UN GRAND NOMBRE d’études sur les animaux depuis le début des années 1970 suggère que l’exposition aiguë et chronique aux opiacés aboutit assez paradoxalement au développement de la sensibilité à la douleur et aggrave potentiellement une douleur préexistante, un phénomène appelé l’hyperalgésie induite par les opioïdes (HIO).
Cela soulève la question importante de savoir si l’administration d’opioïdes chez les humains entraîne aussi une HIO, une condition qui peut rendre les patients non seulement plus sensibles à la douleur, mais particulièrement à la douleur chronique. Dans notre espèce, ce paradoxe a été démontré dans trois catégories de patients : ceux ayant eu une chirurgie, les anciens toxicomanes substitués par méthadone et les volontaires sains.
Chez les patients substitués par méthadone, il existe une HIO pour les stimuli de froid ; elle est moindre pour les stimuli électriques et inexistante pour les pressions mécaniques. Chez les patients ayant eu une chirurgie, il a été montré que ceux recevant des doses importantes et prolongées d’opioïdes en per opératoire avaient une douleur et une consommation d’opioïdes en postopératoire plus importante. Ces phénomènes se retrouvent chez les volontaires sains : par exemple, il existe une hyperalgésie induite par les opioïdes lorsqu’ils sont délivrés avant de réaliser une lésion de la peau.
L’adjonction de kétamine (anti-NMDA) ou de clonidine (Catapressan), un agoniste α2, permet de diminuer l’HIO. Le mécanisme physiopathologique semble être : une sensibilisation du nerf périphérique ; une facilitation du message nociceptif par les voies descendantes (lire aussi XXXX) ; une production, un relargage et une diminution de la recapture de neurotransmetteur nociceptif dans la première synapse ; une sensibilisation du deuxième neurone nociceptif.
Essais cliniques.
En plus des séances plénières relatant cet état des lieux, trois travaux intéressants ressortent du congrès. Une première étude concerne l’administration concomitante de lidocaïne et de kétamine en intraveineux pour des patients atteints de cancer et ayant une hyperalgie induite aux opioïdes. L’équipe du Dr Eker (Turquie) a administré ces produits trois fois à une semaine d’intervalle en perfusion d’une heure. Les patients douloureux (de 6 à 10 sur l’échelle numérique) ont eu une diminution de leur intensité douloureuse (de 2 à 6 c’est-à-dire une diminution de 3 à 7 unités sur les 10 que comporte cette échelle). Ainsi cette équipe turque insiste-t-elle sur l’utilisation de ces produits en cas d’HIO chez les patients atteints de cancer.

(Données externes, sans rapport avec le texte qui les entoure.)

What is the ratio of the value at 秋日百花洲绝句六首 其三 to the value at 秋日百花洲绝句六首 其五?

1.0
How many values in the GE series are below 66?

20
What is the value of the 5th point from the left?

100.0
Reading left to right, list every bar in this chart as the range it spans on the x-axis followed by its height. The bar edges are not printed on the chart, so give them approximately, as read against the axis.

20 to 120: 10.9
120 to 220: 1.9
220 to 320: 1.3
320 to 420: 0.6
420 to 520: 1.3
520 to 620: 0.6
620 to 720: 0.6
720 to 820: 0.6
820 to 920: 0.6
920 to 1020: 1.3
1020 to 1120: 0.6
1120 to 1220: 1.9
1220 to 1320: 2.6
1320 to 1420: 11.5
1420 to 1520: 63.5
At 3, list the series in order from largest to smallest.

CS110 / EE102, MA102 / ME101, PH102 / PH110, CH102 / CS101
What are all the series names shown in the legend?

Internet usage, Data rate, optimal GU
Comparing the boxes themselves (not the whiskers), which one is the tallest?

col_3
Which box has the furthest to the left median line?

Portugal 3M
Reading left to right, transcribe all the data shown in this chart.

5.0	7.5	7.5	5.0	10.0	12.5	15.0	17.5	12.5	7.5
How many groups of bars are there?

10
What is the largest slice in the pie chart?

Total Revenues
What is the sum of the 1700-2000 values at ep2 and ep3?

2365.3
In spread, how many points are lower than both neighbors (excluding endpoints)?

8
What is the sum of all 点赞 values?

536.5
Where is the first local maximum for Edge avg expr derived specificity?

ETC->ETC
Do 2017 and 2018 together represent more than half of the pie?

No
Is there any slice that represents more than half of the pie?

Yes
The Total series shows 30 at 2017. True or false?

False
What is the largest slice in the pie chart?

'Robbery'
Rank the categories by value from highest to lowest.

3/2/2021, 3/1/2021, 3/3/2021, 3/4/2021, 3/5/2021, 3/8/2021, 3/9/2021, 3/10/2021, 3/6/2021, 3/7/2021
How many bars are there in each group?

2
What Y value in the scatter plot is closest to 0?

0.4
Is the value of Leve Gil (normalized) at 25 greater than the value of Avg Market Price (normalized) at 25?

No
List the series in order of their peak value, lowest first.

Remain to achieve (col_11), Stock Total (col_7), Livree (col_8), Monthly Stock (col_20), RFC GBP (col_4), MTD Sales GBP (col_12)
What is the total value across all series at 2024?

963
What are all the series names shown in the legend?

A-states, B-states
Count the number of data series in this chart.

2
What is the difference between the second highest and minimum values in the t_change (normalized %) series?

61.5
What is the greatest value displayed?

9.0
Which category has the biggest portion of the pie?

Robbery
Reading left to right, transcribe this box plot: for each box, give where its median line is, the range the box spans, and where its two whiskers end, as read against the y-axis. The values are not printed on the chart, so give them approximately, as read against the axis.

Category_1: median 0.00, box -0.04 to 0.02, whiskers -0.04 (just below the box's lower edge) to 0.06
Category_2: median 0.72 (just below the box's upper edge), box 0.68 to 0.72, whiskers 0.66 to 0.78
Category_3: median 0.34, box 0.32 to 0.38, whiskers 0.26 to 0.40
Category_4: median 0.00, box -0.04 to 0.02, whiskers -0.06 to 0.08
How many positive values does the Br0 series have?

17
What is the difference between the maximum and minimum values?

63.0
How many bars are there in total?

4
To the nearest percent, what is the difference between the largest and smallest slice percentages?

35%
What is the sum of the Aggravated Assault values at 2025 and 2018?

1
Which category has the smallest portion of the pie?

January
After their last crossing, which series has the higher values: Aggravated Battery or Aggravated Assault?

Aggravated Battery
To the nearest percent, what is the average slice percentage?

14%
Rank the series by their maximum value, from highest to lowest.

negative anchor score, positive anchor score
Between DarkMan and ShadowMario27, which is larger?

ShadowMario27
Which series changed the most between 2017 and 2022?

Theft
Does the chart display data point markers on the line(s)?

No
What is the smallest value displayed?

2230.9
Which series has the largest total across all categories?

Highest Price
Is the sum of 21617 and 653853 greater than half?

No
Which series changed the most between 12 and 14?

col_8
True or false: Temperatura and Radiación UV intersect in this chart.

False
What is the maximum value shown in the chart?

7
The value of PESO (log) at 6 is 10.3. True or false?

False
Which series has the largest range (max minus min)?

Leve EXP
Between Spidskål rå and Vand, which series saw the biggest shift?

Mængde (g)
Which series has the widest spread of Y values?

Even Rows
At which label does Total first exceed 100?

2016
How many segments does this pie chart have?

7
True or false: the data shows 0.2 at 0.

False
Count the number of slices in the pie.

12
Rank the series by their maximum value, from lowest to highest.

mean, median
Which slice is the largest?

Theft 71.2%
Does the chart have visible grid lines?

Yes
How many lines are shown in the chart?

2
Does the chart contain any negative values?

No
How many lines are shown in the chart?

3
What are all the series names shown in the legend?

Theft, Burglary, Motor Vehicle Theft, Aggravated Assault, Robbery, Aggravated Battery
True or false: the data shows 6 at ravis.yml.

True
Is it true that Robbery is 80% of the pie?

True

Une équipe néerlandaise menée par le Dr H. van Goor s’est, quant à elle, intéressée à l’HIO chez les patients ayant une pancréatite chronique. Il a été réalisé une étude en double aveugle, placebo versus S-kétamine (2 µg/kg/min pendant 3 heures), qui ne montre pas de différence entre les deux groupes pour l’intensité de la douleur mais une différence de douleur à la pression. Les auteurs concluent qu’il pourrait être intéressant d’investiguer sur des populations plus importantes que les 10 patients observés dans cette étude.
Enfin, l’effet de la gabapentine, impliquée dans les systèmes de régulation descendante, a été comparé par des médecins de Trinidad et Tobago (Dr Ganess et coll) à l’effet de la kétamine et du placebo pour 45 patientes opérées du petit bassin. Il est retrouvé une consommation moins importante de morphine en postopératoire dans les groupes kétamine, des vomissements plus importants dans le groupe gabapentine et une douleur d’intensité similaire pour les trois groupes. Ce qui conduit à penser que la gabapentine est peu efficace dans l’hyperalgésie induite aux opioïdes.